Education Dept. Fails to Reassure Disability Advocates

Valyrian News Network 4 min read

Education Dept. Fails to Reassure Disability Advocates

The U.S. Department of Education held a private call with disability rights advocates on Thursday in an attempt to ease growing concerns about plans to shift oversight of special education to the Department of Health and Human Services (HHS), but the effort left advocates with more questions than answers, according to NPR.

The Failed Outreach

Acting Assistant Secretary Kelly Rogers told advocates on the call that “HHS is not taking over IDEA. Period,” referring to the Individuals with Disabilities Education Act, the federal law that guarantees 7.5 million students with disabilities a free appropriate public education. However, she confirmed that staff from the Office of Special Education and Rehabilitative Services (OSERS) would physically move to HHS while she would maintain oversight from the Education Department with “additional support by HHS.”

Chad Rummel, CEO of the Council for Exceptional Children, who attended the call, said: “Today’s briefing left more questions than answers for parents and educators. Today we heard that there is no clear and transparent plan around the move to HHS.”

Denise Marshall, CEO of the Council of Parent Attorneys and Advocates (COPAA), described the proposal as adding “another layer of bureaucracy while creating additional confusion and uncertainty for families, educators, and state agencies.” She later called the strategy “a sham.”

Broader Dismantling Effort

The special education move is part of the Trump administration’s broader “Returning Education to the States” initiative, which has already shifted more than a dozen Education Department offices to other federal agencies via interagency agreements (IAAs).

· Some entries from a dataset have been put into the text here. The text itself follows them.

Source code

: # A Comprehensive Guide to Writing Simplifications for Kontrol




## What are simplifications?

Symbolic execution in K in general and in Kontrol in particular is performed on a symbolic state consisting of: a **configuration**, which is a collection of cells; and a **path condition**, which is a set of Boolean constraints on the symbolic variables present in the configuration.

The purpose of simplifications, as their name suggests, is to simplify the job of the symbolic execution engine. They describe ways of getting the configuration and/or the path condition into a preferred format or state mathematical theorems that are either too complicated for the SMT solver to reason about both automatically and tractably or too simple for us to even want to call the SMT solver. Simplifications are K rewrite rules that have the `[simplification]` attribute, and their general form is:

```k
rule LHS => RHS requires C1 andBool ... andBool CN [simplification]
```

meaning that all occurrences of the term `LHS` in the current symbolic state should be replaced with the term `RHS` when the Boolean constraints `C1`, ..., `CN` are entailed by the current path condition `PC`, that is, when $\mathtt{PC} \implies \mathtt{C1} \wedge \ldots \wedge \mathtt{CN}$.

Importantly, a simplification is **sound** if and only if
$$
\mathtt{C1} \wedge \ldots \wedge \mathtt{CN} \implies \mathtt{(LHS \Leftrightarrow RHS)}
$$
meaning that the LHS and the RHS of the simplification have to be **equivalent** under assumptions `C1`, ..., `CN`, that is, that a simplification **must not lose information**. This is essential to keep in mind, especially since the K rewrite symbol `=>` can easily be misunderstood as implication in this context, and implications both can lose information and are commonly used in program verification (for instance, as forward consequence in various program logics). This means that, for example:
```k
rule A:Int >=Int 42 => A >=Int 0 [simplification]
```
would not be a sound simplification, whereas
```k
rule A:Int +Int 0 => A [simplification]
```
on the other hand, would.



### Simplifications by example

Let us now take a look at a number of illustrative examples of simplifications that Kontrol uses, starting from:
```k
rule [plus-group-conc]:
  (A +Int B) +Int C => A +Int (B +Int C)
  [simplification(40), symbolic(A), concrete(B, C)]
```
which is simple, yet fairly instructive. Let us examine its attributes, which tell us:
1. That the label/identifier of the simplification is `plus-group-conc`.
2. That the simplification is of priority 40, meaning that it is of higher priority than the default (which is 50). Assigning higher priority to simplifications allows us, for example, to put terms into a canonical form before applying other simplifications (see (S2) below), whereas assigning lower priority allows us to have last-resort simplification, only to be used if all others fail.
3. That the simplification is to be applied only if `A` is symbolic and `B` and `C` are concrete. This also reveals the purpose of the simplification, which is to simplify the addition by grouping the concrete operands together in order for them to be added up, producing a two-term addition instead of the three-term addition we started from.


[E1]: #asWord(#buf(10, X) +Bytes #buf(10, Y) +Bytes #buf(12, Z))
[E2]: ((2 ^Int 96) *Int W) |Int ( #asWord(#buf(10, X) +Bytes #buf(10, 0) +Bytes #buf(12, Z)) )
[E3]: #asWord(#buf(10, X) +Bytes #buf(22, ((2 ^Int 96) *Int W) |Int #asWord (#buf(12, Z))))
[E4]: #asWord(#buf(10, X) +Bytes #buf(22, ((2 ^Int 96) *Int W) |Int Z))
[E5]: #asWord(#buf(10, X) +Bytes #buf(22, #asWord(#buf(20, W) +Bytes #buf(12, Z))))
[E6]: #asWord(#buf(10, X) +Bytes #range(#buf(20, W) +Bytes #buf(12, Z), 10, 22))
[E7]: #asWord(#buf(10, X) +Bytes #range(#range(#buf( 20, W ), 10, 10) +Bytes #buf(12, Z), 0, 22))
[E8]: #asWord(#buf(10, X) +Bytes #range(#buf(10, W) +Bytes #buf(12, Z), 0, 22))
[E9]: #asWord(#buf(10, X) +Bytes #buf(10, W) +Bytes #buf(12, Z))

As NPR previously reported, the department announced on June 16 that it would also move its Office for Civil Rights to the Department of Justice.

Education Secretary Linda McMahon has overseen the departure of approximately 2,000 employees, cutting the department’s workforce by at least half. The department has now signed 14 interagency agreements, outsourcing day-to-day operations of core programs without congressional approval.

A federal agency can only be completely dissolved by an act of Congress, which the administration has not obtained. Critics argue that federal law requires OSERS to exist within the Education Department. Special education programs originally resided in the Department of Health, Education, and Welfare before Congress split that agency in 1979, making the move back to HHS a reversal of a 47-year-old congressional decision.

The conservative Heritage Foundation’s Project 2025 blueprint, which has guided many Trump administration actions, recommended moving special education to HHS and converting IDEA funding into block grants. The author of that section, Lindsey Burke, now works within the Education Department guiding its dismantling.

Advocate Concerns

Jacqueline Rodriguez, CEO of the National Center for Learning Disabilities, articulated a central fear: “The concern is not that IDEA disappears overnight. The concern is that the administration is preserving IDEA at the Department of Education on paper, while moving much of the work that makes IDEA real for families somewhere else.”

Chad Rummel of CEC warned that moving special education to HHS shifts from an educational model to a medical model: “IDEA is an education law — not a health law — and moving it to the health department is more than a bureaucratic change; it segregates special education from K-12 programs.”

Congressional Pushback

On June 25, Rep. Suzanne Bonamici (D-OR) introduced a resolution to impeach McMahon, citing illegal transfers of programs without congressional approval. As reported by Disability Scoop, disability advocates have been working for more than a year to push back against the plans.

What’s Next

Federal funds for special education will continue to flow through the Education Department for now, but the mechanism may change when OSERS staff move to HHS. Department press secretary Savannah Newhouse told advocates they have “nothing to fear,” saying “a different building, a different floor, or a different desk doesn’t change their job responsibilities.” But as Education Week noted, key questions remain about the timeline, staff impacts, funding changes, and accountability mechanisms — leaving families of 7.5 million students with disabilities in a state of uncertainty.